▶ [TASK SET]
1. Answer these questions about the passage on sensor-based feedback loops below.
(a) What kind of airflow sensor did the first of these cabinets use?
(b) What did the speed controller do as downflow velocity dropped due to filter loading?
(c) What does the thermal anemometer consist of?
2. Please extract the part of the passage on sensor-based feedback loops starting at "The biggest advantages" and ending at "current is passed.", word for word.

▶ [EXCERPT TO READ]
#####
Sensor-based feedback loops
In the late 1970s and early 1980s, the increased availability and reduced cost of electronic air velocity sensors made sensor-based feedback loops a viable solution for biosafety cabinet manufacturers. The first of these cabinets used an airflow sensor, specifically a thermal (hotwire) anemometer, to continuously measure the downflow velocity in a single spot in the work area. The velocity was reported to the biosafety cabinet’s speed controller via a feedback loop. As downflow velocity dropped due to filter loading, the speed controller increased the blower speed to return the velocity to its nominal setpoint.
The biggest advantages of this technology are real-time airflow monitoring and the display of airflow in the biosafety cabinet. However, there are shortcomings to this design. The thermal anemometer consists of a small wire through which an electrical current is passed.
#####
▶ [MATERIAL SUPPLIED]

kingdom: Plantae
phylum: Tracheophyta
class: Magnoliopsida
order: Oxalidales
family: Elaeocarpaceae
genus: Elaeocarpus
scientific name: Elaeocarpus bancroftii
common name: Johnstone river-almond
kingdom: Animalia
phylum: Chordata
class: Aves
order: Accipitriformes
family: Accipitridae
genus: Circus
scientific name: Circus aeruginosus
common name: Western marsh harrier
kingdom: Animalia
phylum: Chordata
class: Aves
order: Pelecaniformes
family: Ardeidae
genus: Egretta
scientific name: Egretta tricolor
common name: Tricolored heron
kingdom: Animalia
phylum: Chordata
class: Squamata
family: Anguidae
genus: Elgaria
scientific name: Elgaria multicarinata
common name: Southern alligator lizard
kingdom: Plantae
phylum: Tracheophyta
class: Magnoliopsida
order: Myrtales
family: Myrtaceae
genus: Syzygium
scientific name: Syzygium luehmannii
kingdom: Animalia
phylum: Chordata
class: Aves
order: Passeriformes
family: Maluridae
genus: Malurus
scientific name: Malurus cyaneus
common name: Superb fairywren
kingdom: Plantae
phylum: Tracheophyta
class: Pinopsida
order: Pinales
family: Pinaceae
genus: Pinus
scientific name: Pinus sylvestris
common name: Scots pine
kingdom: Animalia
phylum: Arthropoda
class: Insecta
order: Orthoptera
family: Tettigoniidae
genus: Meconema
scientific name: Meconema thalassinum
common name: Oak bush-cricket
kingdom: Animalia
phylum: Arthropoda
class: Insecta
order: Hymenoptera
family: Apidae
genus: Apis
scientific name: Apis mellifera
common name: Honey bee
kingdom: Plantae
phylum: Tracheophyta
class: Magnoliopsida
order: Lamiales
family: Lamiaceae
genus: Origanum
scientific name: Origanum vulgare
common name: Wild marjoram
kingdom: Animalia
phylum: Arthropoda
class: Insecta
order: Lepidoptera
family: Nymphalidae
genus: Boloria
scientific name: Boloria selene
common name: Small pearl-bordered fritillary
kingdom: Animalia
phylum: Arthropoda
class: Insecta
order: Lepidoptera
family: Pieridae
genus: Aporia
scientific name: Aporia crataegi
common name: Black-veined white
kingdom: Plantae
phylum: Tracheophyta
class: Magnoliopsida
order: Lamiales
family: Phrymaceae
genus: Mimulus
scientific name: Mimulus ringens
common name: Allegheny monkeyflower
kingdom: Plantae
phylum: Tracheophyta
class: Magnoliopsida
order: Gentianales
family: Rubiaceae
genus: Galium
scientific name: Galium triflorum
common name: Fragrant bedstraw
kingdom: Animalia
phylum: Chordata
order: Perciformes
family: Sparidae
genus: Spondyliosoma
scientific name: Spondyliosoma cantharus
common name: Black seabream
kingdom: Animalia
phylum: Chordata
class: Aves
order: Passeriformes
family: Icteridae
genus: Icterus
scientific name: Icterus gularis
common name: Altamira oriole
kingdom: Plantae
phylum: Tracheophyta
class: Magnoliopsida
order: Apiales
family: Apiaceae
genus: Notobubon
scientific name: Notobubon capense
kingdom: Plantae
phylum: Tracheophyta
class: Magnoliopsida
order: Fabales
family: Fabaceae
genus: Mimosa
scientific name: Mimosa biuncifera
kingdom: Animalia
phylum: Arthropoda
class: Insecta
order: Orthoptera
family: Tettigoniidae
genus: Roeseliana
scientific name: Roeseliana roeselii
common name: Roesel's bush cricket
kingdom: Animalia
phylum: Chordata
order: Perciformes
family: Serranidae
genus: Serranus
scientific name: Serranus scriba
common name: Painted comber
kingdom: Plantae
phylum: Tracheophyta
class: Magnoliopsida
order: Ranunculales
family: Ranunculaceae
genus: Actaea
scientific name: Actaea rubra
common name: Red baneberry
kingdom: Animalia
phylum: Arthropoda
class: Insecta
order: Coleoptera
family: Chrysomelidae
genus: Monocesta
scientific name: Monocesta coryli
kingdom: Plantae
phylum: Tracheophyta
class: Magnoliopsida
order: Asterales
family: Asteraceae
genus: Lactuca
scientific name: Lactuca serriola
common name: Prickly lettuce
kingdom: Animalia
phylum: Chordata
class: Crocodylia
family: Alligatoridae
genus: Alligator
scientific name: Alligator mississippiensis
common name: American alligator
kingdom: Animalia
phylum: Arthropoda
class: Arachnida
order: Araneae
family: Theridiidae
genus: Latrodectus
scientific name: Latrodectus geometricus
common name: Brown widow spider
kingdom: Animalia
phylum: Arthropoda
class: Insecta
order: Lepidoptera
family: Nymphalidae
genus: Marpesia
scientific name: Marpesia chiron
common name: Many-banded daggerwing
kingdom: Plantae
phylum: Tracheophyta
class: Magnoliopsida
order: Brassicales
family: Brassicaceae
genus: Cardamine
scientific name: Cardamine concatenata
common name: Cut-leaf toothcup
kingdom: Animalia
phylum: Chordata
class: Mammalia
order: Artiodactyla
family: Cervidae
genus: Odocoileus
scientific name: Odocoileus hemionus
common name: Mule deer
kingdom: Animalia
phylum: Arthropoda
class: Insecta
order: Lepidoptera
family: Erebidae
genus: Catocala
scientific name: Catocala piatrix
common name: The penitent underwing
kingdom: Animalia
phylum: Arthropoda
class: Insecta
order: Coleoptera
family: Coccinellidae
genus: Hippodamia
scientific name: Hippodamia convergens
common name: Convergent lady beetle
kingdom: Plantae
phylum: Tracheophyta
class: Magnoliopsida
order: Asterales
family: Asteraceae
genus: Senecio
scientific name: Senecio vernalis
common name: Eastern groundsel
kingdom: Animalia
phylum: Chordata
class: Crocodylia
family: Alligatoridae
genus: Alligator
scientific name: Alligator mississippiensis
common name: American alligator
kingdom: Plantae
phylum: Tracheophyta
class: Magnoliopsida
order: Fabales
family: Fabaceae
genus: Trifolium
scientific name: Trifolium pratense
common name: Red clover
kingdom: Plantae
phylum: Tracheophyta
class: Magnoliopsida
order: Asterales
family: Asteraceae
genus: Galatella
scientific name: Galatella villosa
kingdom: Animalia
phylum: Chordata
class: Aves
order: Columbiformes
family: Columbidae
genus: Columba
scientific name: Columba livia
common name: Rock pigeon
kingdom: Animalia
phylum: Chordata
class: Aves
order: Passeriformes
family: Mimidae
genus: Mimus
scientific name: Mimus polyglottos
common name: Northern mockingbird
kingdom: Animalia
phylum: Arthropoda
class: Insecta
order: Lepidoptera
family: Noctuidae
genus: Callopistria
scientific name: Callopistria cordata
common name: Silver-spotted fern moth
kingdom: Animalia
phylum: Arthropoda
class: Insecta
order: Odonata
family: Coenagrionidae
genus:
#####
▶ [EXERCISE RESULTS]
1.
(a) A thermal (hotwire) anemometer.
(b) It increased the blower speed to return the velocity to its nominal setpoint.
(c) A small wire through which an electrical current is passed.

2.
The biggest advantages of this technology are real-time airflow monitoring and the display of airflow in the biosafety cabinet. However, there are shortcomings to this design. The thermal anemometer consists of a small wire through which an electrical current is passed.